Guo Zhiye, Wu Tianqi, Liu Jian, Hou Jie, Cheng Jianlin
Department of Electrical Engineering and Computer Science, University of Missouri, Columbia, MO 65211, USA.
Department of Computer Science, Saint Louis University, St. Louis, MO 63103, USA.
Bioinformatics. 2021 Oct 11;37(19):3190-3196. doi: 10.1093/bioinformatics/btab355.
Accurate prediction of residue-residue distances is important for protein structure prediction. We developed several protein distance predictors based on a deep learning distance prediction method and blindly tested them in the 14th Critical Assessment of Protein Structure Prediction (CASP14). The prediction method uses deep residual neural networks with the channel-wise attention mechanism to classify the distance between every two residues into multiple distance intervals. The input features for the deep learning method include co-evolutionary features as well as other sequence-based features derived from multiple sequence alignments (MSAs). Three alignment methods are used with multiple protein sequence/profile databases to generate MSAs for input feature generation. Based on different configurations and training strategies of the deep learning method, five MULTICOM distance predictors were created to participate in the CASP14 experiment.
Benchmarked on 37 hard CASP14 domains, the best performing MULTICOM predictor is ranked 5th out of 30 automated CASP14 distance prediction servers in terms of precision of top L/5 long-range contact predictions [i.e. classifying distances between two residues into two categories: in contact (<8 Angstrom) and not in contact otherwise] and performs better than the best CASP13 distance prediction method. The best performing MULTICOM predictor is also ranked 6th among automated server predictors in classifying inter-residue distances into 10 distance intervals defined by CASP14 according to the precision of distance classification. The results show that the quality and depth of MSAs depend on alignment methods and sequence databases and have a significant impact on the accuracy of distance prediction.

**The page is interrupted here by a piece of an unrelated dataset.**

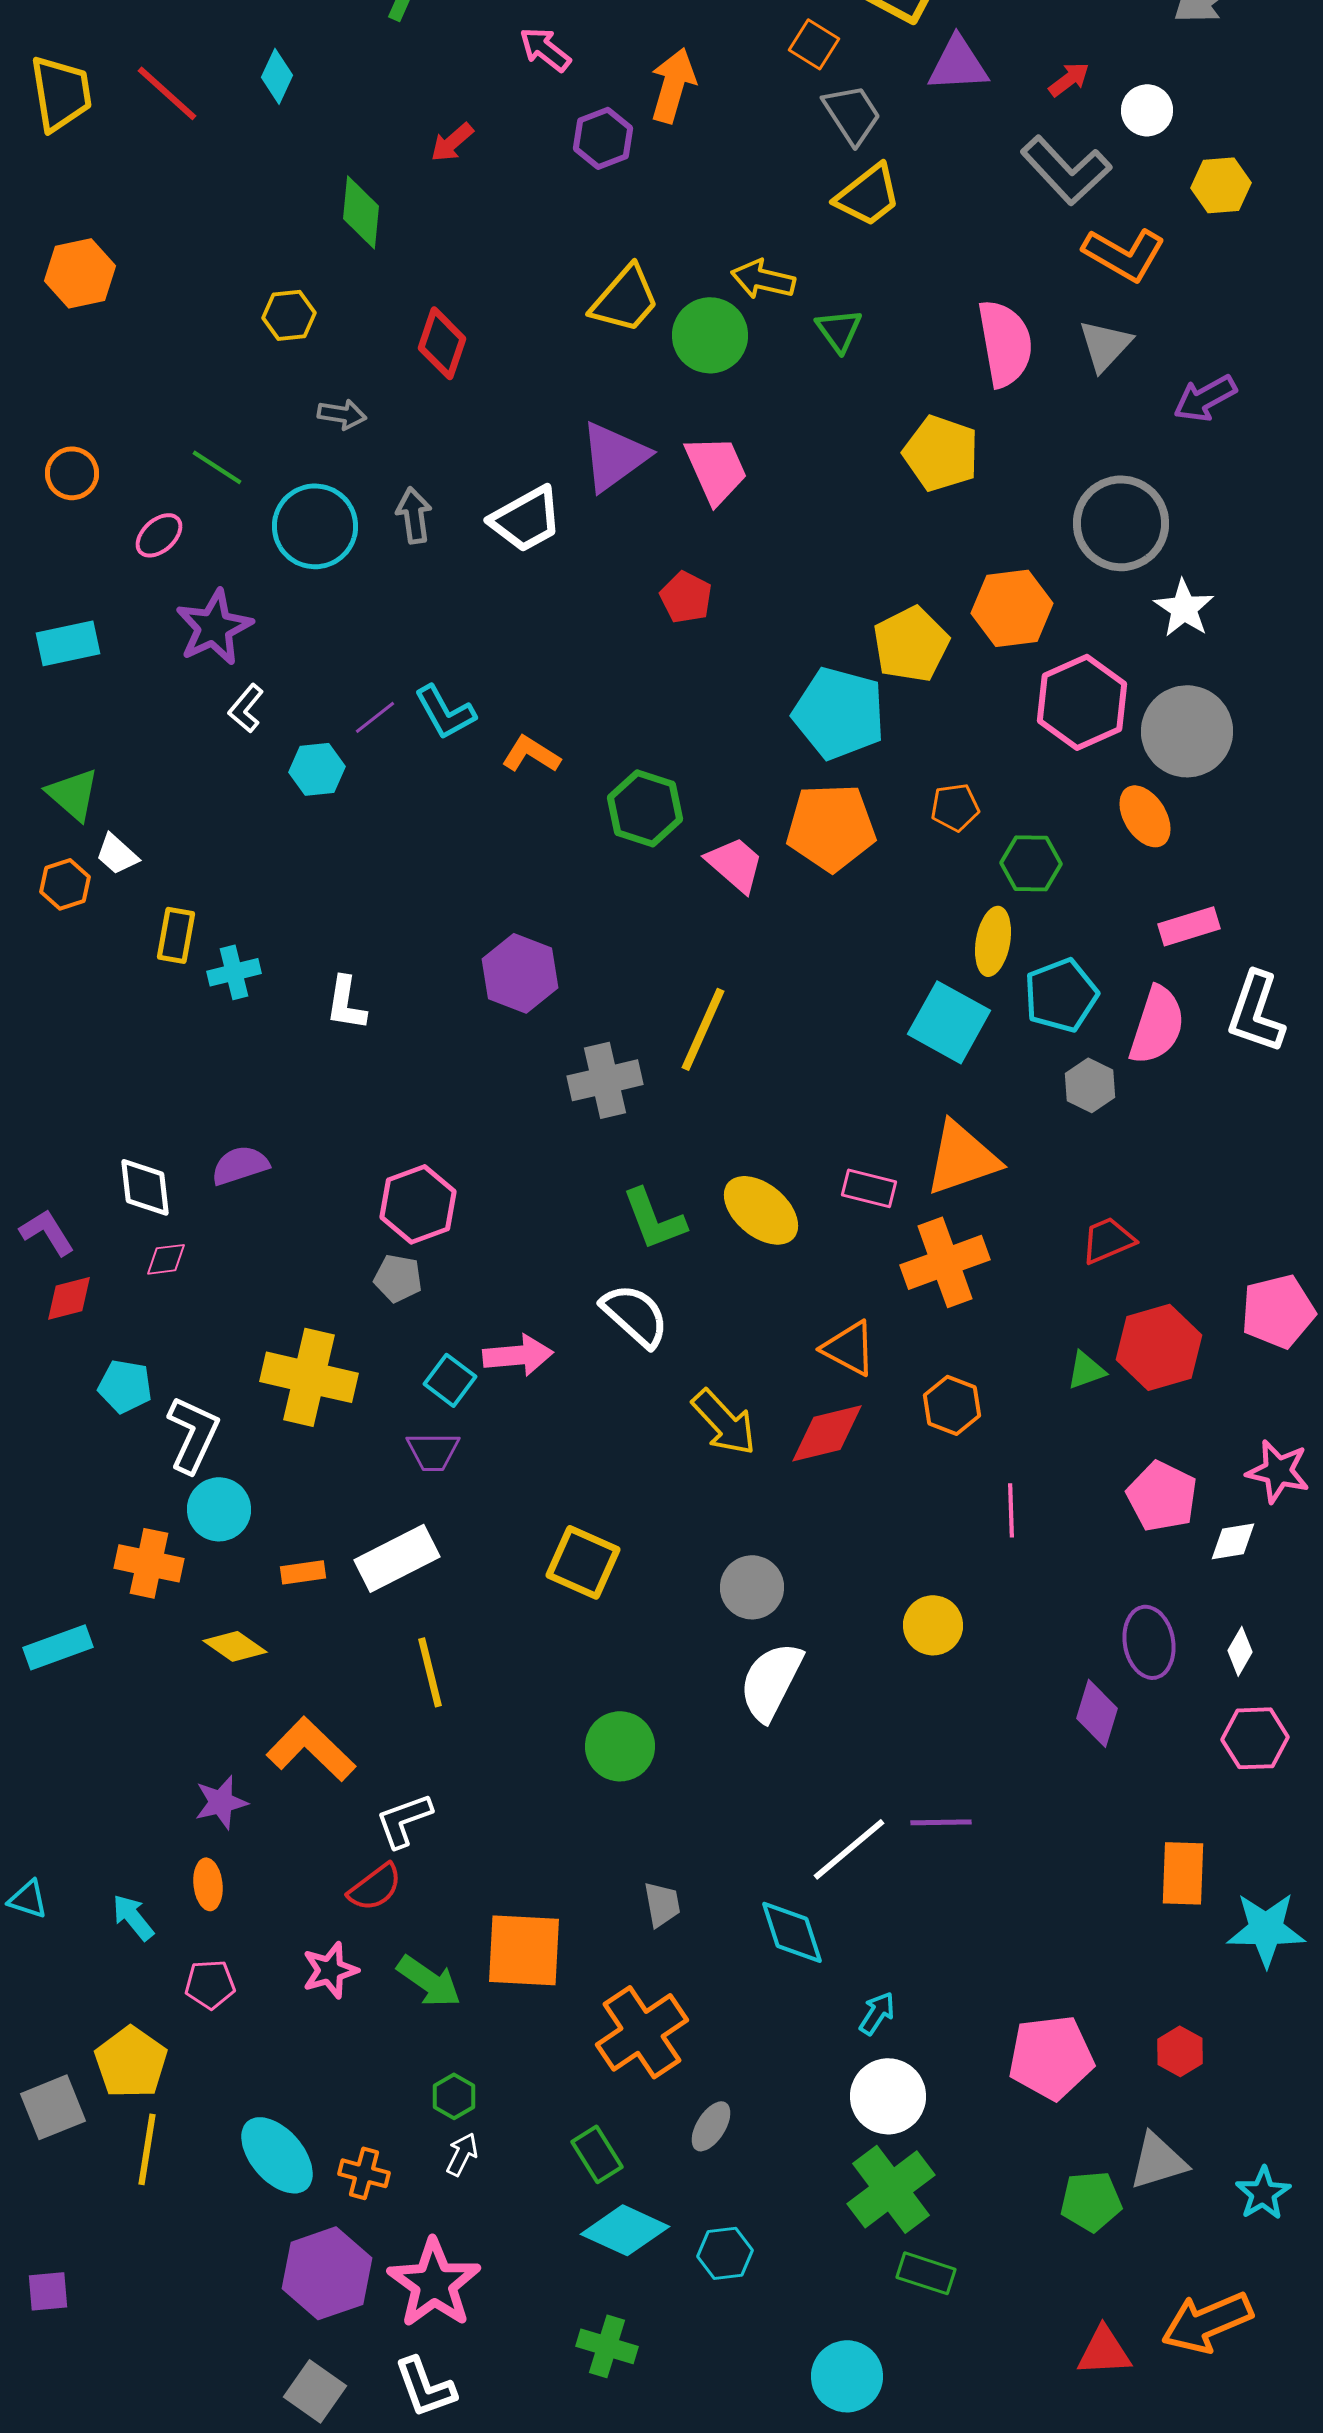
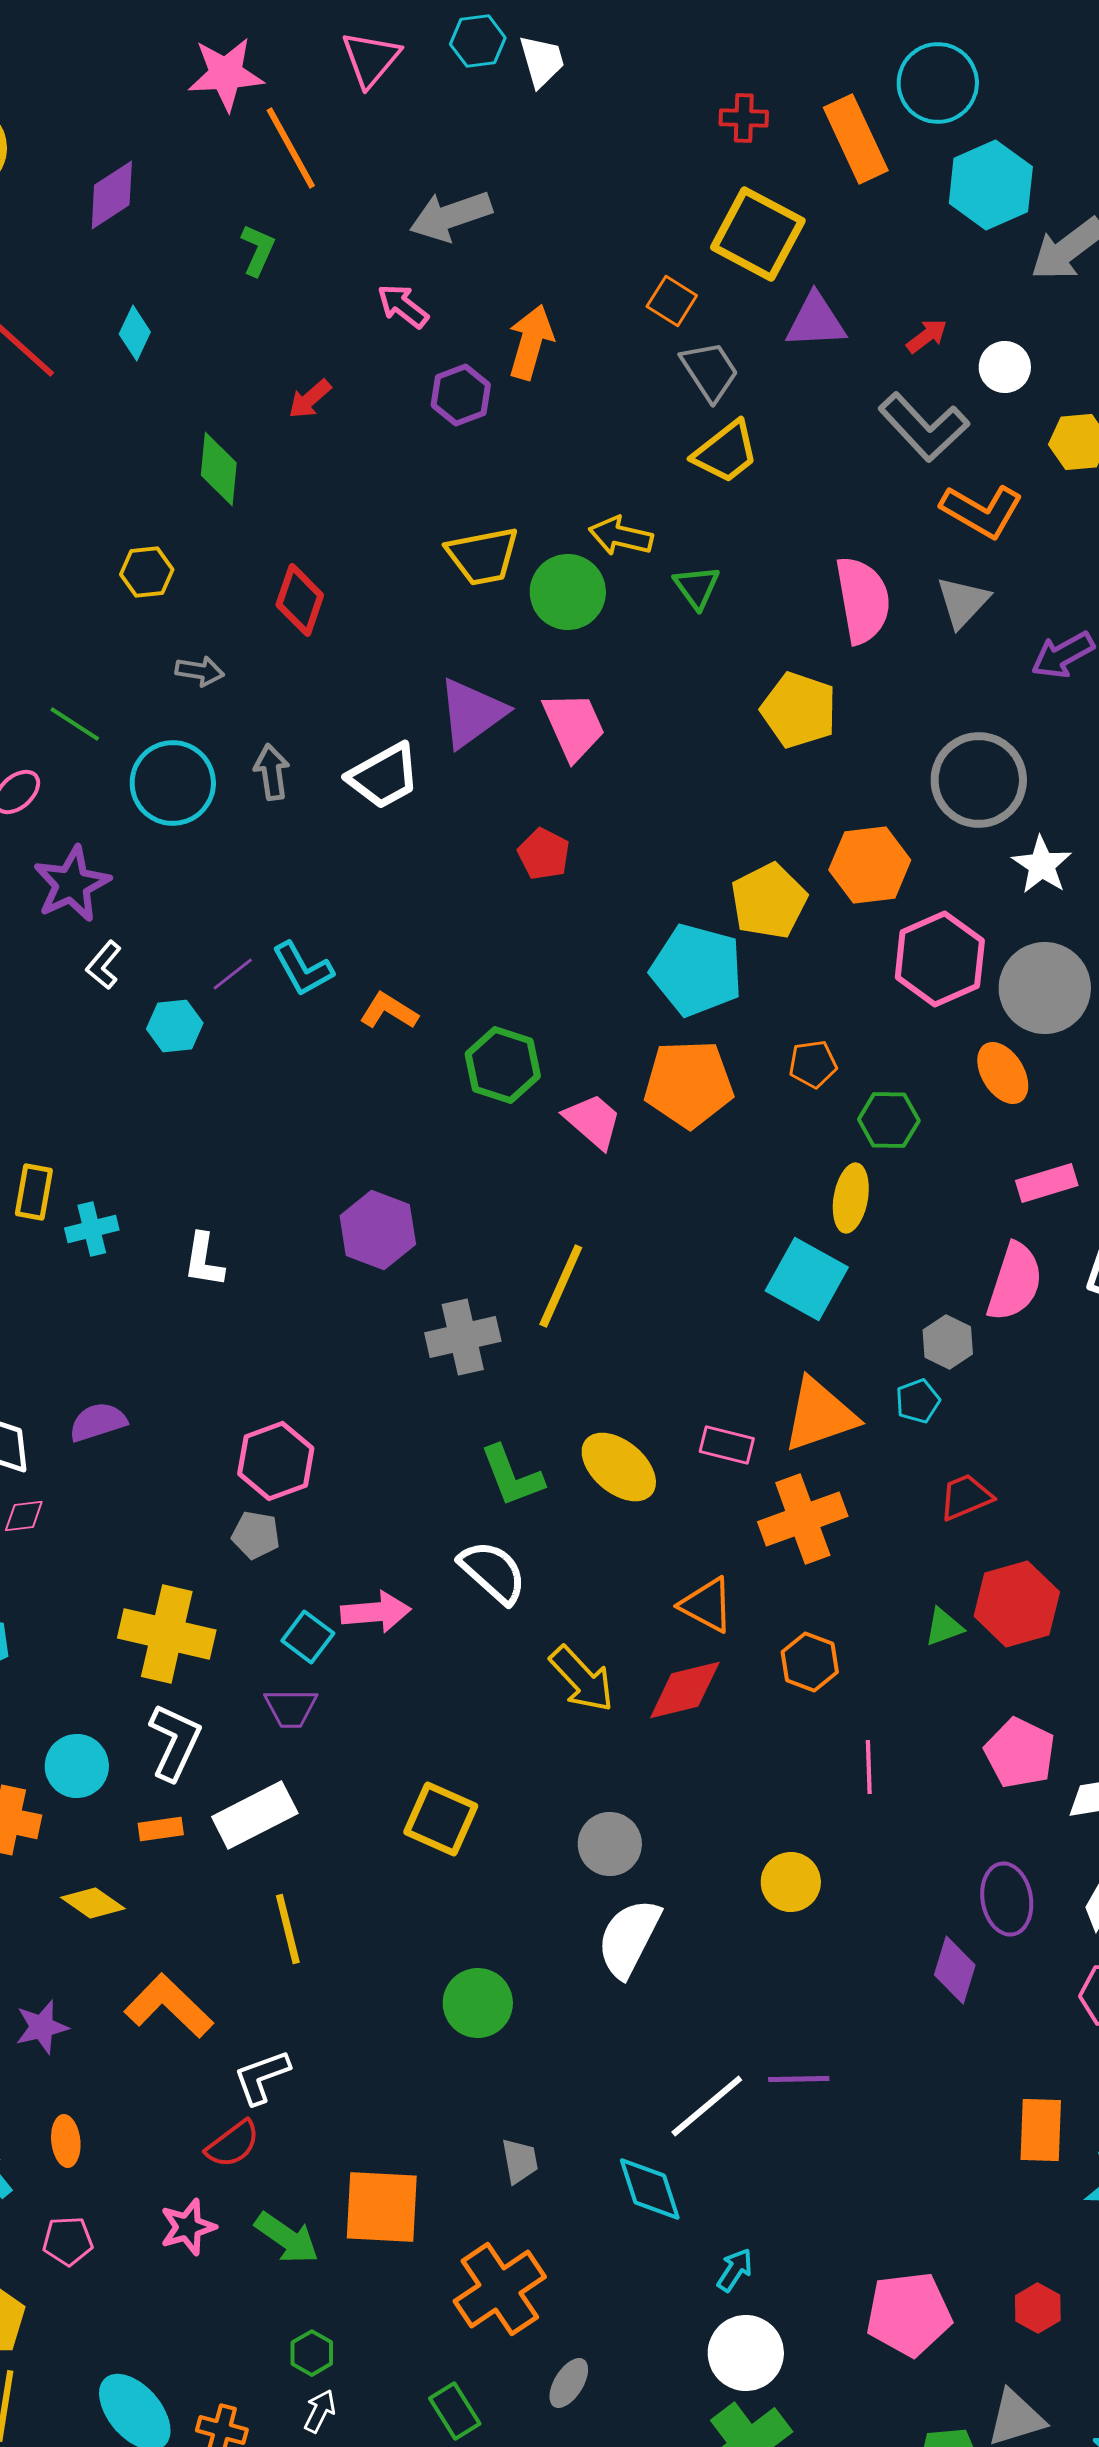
yellow trapezoid: (625, 299) -> (483, 556), turned 38
cyan pentagon: (1061, 995) -> (918, 1401), moved, size x0.6
white L-shape: (193, 1434) -> (175, 1742), moved
purple star: (221, 1802) -> (42, 2027), moved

Using larger training datasets and multiple complementary features improves prediction accuracy. However, the number of effective sequences in MSAs is only a weak indicator of the quality of MSAs and the accuracy of predicted distance maps. In contrast, there is a strong correlation between the accuracy of contact/distance predictions and the average probability of the predicted contacts, which can therefore be more effectively used to estimate the confidence of distance predictions and select predicted distance maps.
The software package, source code and data of DeepDist2 are freely available at https://github.com/multicom-toolbox/deepdist and https://zenodo.org/record/4712084#.YIIM13VKhQM.
Supplementary data are available at Bioinformatics online.
准确预测残基间距离对于蛋白质结构预测至关重要。我们基于深度学习距离预测方法开发了几种蛋白质距离预测器,并在第14届蛋白质结构预测关键评估(CASP14)中对它们进行了盲测。该预测方法使用带有通道注意力机制的深度残差神经网络,将每两个残基之间的距离分类到多个距离区间。深度学习方法的输入特征包括共进化特征以及从多序列比对(MSA)中衍生的其他基于序列的特征。使用三种比对方法与多个蛋白质序列/谱数据库来生成用于输入特征生成的MSA。基于深度学习方法的不同配置和训练策略,创建了五个MULTICOM距离预测器来参与CASP14实验。
以37个CASP14硬结构域为基准,表现最佳的MULTICOM预测器在顶级L/5远程接触预测的精度方面(即将两个残基之间的距离分为两类:接触(<8埃)和不接触),在30个自动化CASP14距离预测服务器中排名第5,并且比最佳的CASP13距离预测方法表现更好。在根据距离分类精度将残基间距离分类为CASP14定义的10个距离区间方面,表现最佳的MULTICOM预测器在自动化服务器预测器中也排名第6。结果表明,MSA的质量和深度取决于比对方法和序列数据库,并且对距离预测的准确性有重大影响。使用更大的训练数据集和多个互补特征可提高预测准确性。然而,MSA中有效序列的数量只是MSA质量和预测距离图准确性的一个弱指标。相比之下,接触/距离预测的准确性与预测接触的平均概率之间存在很强的相关性,因此可以更有效地用于估计距离预测的置信度并选择预测距离图。
DeepDist2的软件包、源代码和数据可在https://github.com/multicom-toolbox/deepdist和https://zenodo.org/record/4712084#.YIIM13VKhQM上免费获取。
补充数据可在《生物信息学》在线获取。